My early work sought to define the immunological mechanisms that underlie the rejection of adenovirus (Ad) E1A-expressing tumor cells. Through the use of mouse models, we demonstrated that the rejection of E1A-expressing tumor cells was mediated by NK cells and T cells. In further studies, we demonstrated that the expression of E1A sensitized cells to killing by a variety of immune effector molecules such as nitric oxide, TRAIL and perforin-granzyme. We also demonstrated that the ability of E1A to sensitize cells to NK cells, macrophages and immune effector molecules was not shared with either the E7 oncoprotein from oncogenic HPV. Next, we determined that the expression of E1A in mouse and human cells upregulated NKG2D ligands, thereby sensitizing cells to lysis by NK cells and genetically mapped this activity to the p300 binding site of E1A. This is the first example of a viral oncoprotein upregulating NKG2D ligands. Finally, we demonstrated that the expression of E1A in tumor cells inhibited the production of arginase-1 by tumor associated macrophages in vivo. This activity of E1A likely contributes to the ability of E1A to reduce tumorigenicity.
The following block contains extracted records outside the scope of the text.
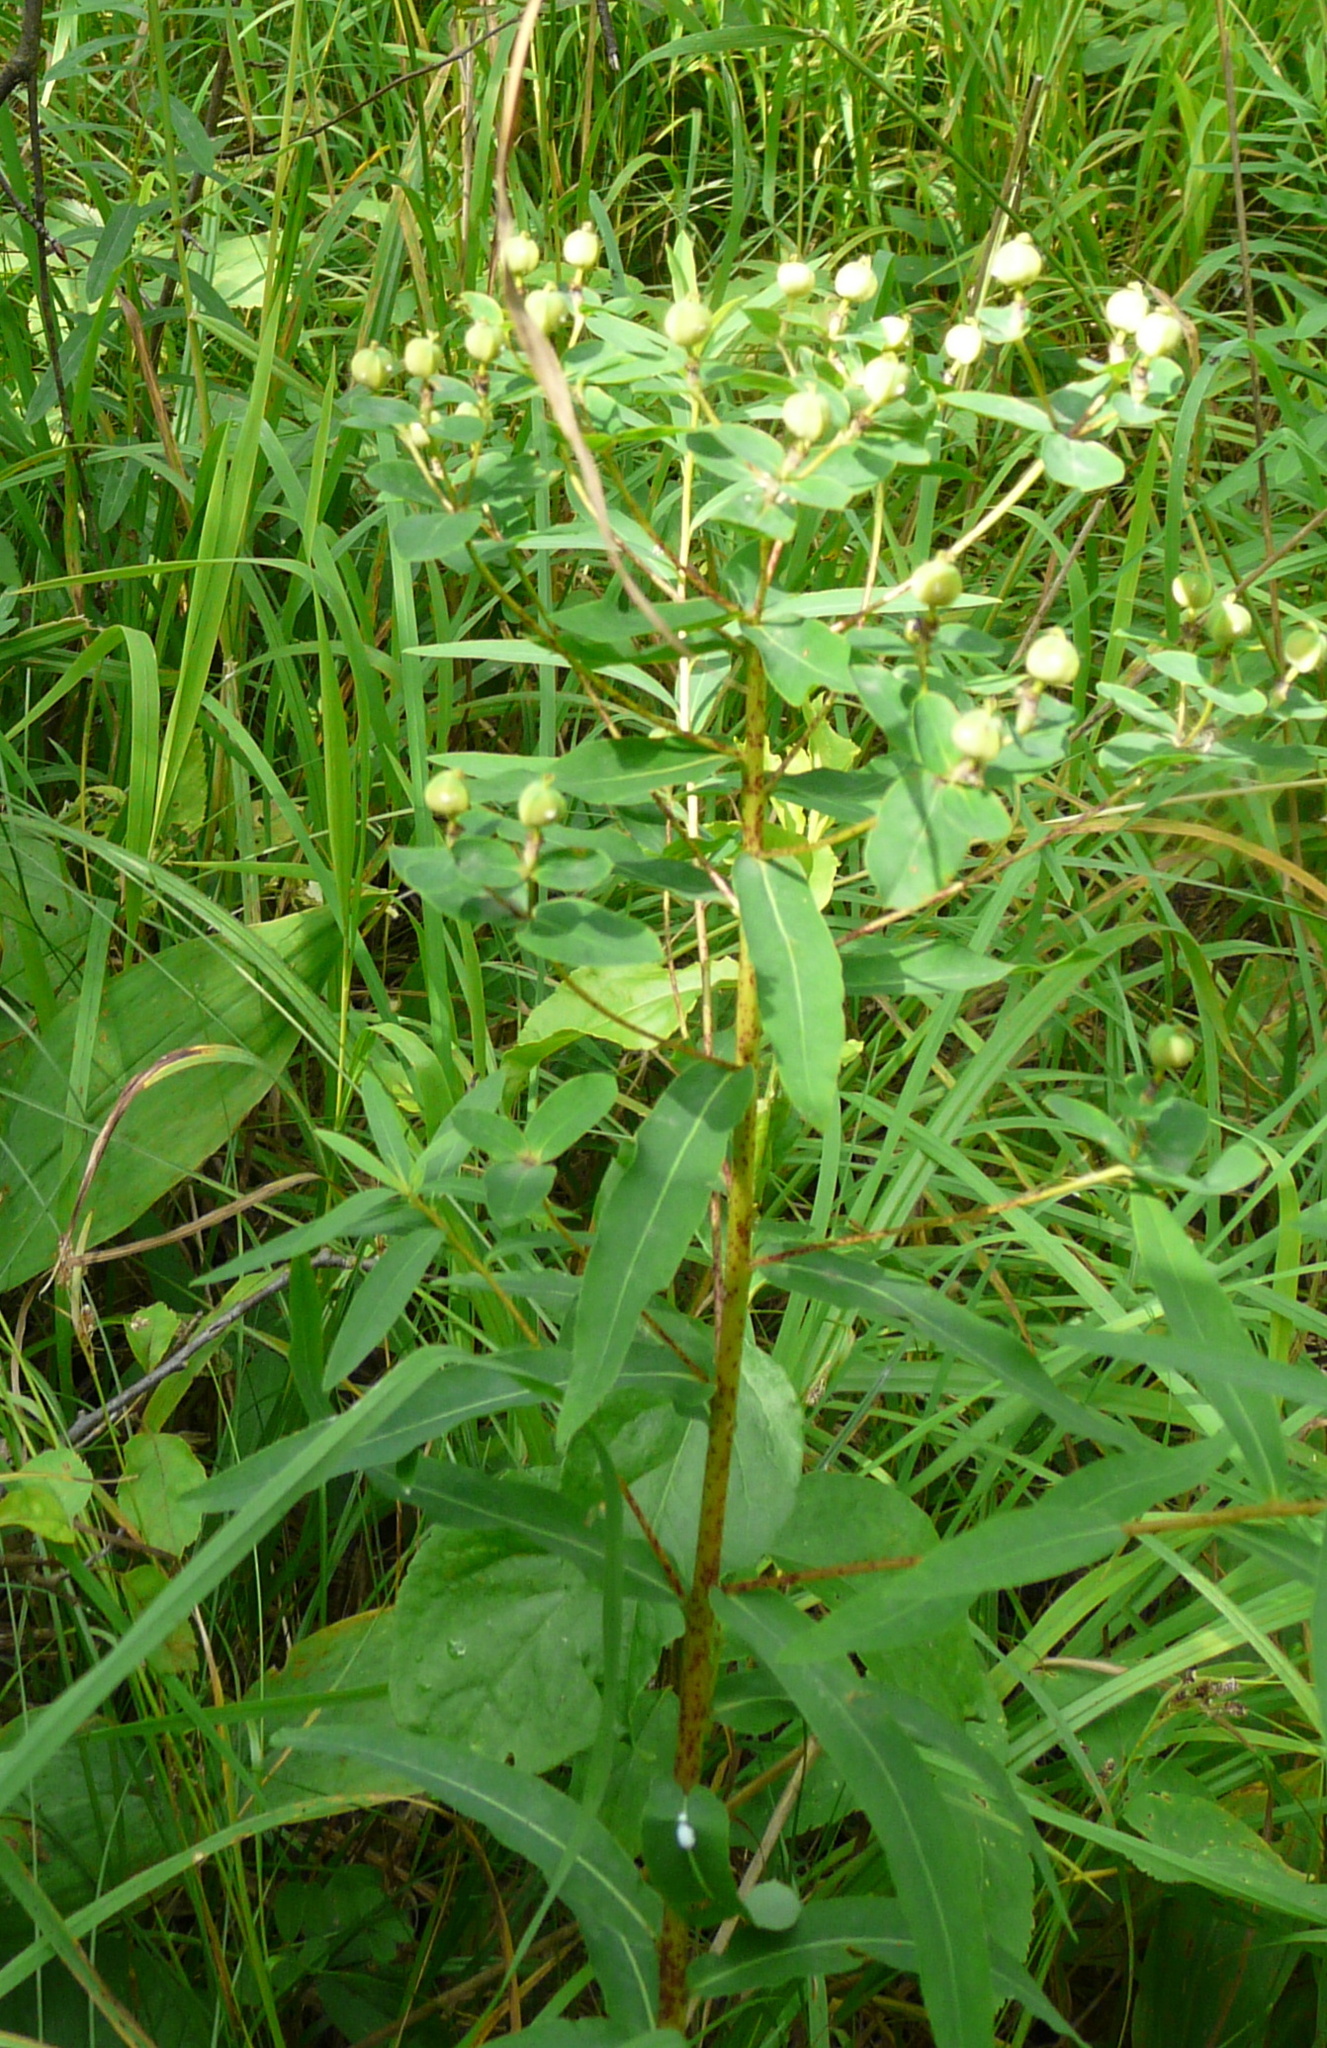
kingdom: Plantae
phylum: Tracheophyta
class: Magnoliopsida
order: Malpighiales
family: Euphorbiaceae
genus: Euphorbia
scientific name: Euphorbia semivillosa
I was first author or senior author on these publications.

  1. Korrer MJ, Routes JM: Possible role of arginase-1 in concomitant tumor immunity. PLoS One 2014, 9(3):e91370.
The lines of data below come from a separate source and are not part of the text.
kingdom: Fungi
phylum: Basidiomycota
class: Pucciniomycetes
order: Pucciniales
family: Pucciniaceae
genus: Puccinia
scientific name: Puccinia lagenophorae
  2. Routes JM, Ryan S, Morris K, Takaki R, Cerwenka A, Lanier LL: Adenovirus serotype 5 E1A sensitizes tumor cells to NKG2D-dependent NK cell lysis and tumor rejection. The Journal of Experimental Medicine 2005, 202(11):1477-1482.
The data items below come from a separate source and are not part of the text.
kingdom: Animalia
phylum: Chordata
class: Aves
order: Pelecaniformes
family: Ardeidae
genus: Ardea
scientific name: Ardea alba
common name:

  3. Cook JL, Routes JM: Adenovirus E1A gene-induced tumor cell rejection through cellular sensitization to immune and nonimmune apoptotic injuries. Frontiers in Bioscience; 2005, 10:1396-1414.
  4. Miura TA, Morris K, Ryan S, Cook JL, Routes JM: Adenovirus E1A, not human papillomavirus E7, sensitizes tumor cells to lysis by macrophages through nitric oxide- and TNF-alpha-dependent mechanisms despite up-regulation of 70-kDa heat shock protein. Journal of Immunology 2003, 170(8):4119-4126.